Predictive Modeling for Obesity Classification

Introduction

This project focuses on building a predictive model using a dataset about obesity, with the goal of effectively predicting obesity categories based on various factors like age, height, weight, and more. This work aims to better understand what contributes to obesity and demonstrates how machine learning can be applied in health-related areas.

Dataset

The dataset includes a mix of numerical and categorical variables with seven features and 1000 examples, such as age, height, weight, BMI, PhysicalActivityLevel, and Gender.
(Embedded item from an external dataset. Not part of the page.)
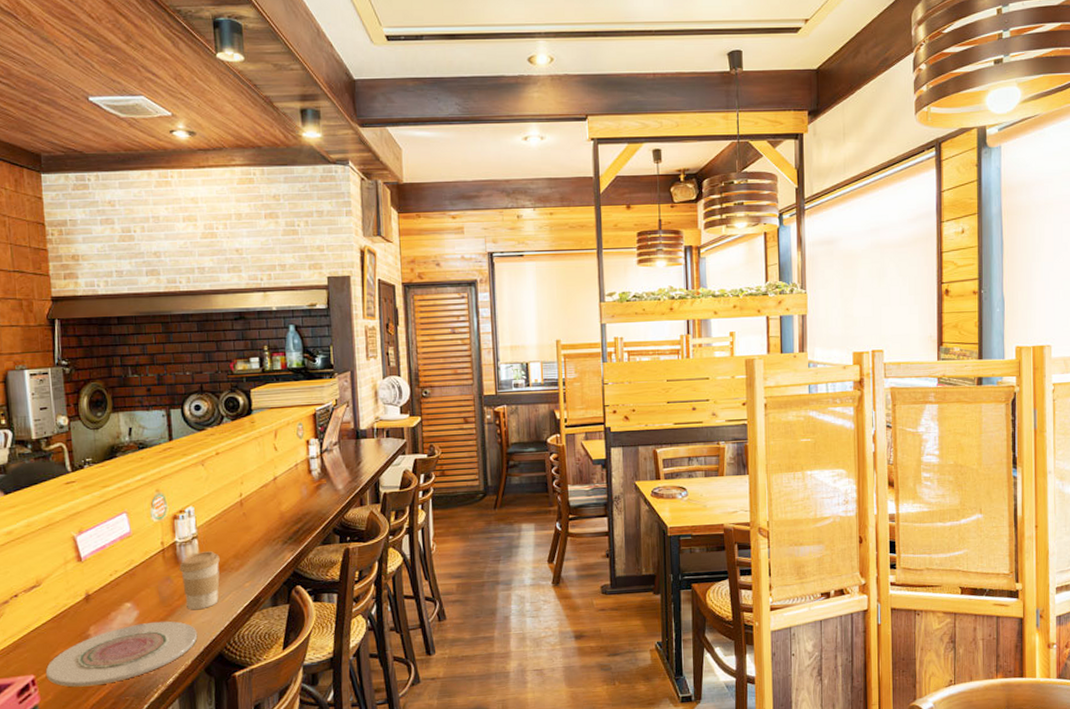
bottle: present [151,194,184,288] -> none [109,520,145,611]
The target variable, ObesityCategory, classifies individuals into four different obesity categories, making this a classification task.

Models Explored

Three different types of models were used in this project:

  • K-Nearest Neighbors (KNN): A simple model making predictions based on the closest data points. Tested with k=1 and k=3 settings.
  • Random Forest: Known for accuracy and reliability, this model works by creating several decision trees and combining their results. The number of trees (n_estimators) was adjusted for optimal performance.
  • Support Vector Machine (SVM): Strong for datasets with many features, SVM can be customized with different kernel functions. The C parameter was fine-tuned to control the model's complexity.

Evaluation Metrics

The models' performance was evaluated using the following metrics:

  • Accuracy: Measures the proportion of correctly predicted examples.
  • Precision and Recall: Provide insights into the accuracy of the model's predictions and its ability to find all true cases.
  • F1-Score: A balance of precision and recall in one number.

Experiments and Results

  • KNN with k=1: Showed perfect learning from training data but less effective on test data, suggesting overfitting.
  • KNN with k=3: Slightly better performance on test data, indicating better generalization.
  • Random Forest and SVM: Performance was evaluated based on the number of trees for Random Forest and the C parameter for SVM. Random Forest showed higher accuracy and fewer misclassifications compared to SVM.

Conclusions and Discussion

The analysis concluded that the Random Forest model outperformed the SVM model and KNN for this dataset. The Random Forest model's ensemble approach produced a more generalized and robust model, performing well with complex feature relationships. KNN with k=3 yielded better results than k=1, reducing overfitting and improving performance on test data.